**Problem**
Please tell how many lines in the rows below contain the string "Festa". Reply with the number alone.

**Dataset**
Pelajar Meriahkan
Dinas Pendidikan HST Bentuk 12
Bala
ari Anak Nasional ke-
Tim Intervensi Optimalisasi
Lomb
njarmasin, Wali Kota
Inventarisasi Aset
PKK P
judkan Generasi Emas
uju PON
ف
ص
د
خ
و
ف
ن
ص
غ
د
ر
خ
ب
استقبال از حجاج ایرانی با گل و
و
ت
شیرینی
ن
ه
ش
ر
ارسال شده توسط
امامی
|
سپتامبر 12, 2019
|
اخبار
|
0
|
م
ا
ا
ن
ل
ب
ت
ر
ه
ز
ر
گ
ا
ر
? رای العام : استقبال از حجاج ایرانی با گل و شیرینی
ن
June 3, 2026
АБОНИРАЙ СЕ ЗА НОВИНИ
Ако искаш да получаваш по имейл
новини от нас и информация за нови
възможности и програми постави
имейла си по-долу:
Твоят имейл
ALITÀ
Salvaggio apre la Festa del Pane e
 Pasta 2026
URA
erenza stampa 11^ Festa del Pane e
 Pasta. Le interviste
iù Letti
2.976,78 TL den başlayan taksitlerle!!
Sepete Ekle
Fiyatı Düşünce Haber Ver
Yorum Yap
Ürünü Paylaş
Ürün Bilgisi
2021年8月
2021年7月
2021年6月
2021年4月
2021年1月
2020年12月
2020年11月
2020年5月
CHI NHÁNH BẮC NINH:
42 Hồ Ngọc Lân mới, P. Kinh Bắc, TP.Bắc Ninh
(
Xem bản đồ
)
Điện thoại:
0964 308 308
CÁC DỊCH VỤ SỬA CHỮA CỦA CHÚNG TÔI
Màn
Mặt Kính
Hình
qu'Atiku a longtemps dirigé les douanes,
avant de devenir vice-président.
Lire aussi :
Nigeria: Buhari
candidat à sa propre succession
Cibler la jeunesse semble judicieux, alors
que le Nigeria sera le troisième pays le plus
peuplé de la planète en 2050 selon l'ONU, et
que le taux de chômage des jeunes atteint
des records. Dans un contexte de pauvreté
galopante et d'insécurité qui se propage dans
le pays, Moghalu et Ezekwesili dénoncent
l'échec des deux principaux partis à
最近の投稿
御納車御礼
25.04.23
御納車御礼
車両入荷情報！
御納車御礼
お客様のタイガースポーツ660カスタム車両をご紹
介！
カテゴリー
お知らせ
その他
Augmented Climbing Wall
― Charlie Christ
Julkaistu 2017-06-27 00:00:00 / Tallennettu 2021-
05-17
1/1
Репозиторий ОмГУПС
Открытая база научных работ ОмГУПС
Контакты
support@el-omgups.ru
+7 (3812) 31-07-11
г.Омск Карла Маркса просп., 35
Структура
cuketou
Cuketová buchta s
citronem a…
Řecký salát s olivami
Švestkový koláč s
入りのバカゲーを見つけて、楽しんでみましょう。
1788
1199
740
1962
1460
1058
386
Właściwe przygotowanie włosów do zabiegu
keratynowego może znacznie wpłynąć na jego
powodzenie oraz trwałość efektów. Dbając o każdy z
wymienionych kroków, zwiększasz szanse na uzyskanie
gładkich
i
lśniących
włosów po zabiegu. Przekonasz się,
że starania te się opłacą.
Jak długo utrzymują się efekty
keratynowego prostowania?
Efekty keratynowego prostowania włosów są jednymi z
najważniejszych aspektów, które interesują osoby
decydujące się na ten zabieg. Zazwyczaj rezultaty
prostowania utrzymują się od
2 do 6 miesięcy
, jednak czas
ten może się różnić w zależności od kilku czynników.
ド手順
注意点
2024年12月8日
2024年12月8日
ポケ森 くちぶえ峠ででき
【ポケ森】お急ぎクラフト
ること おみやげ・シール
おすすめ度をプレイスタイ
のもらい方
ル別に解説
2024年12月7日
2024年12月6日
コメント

**Result**
2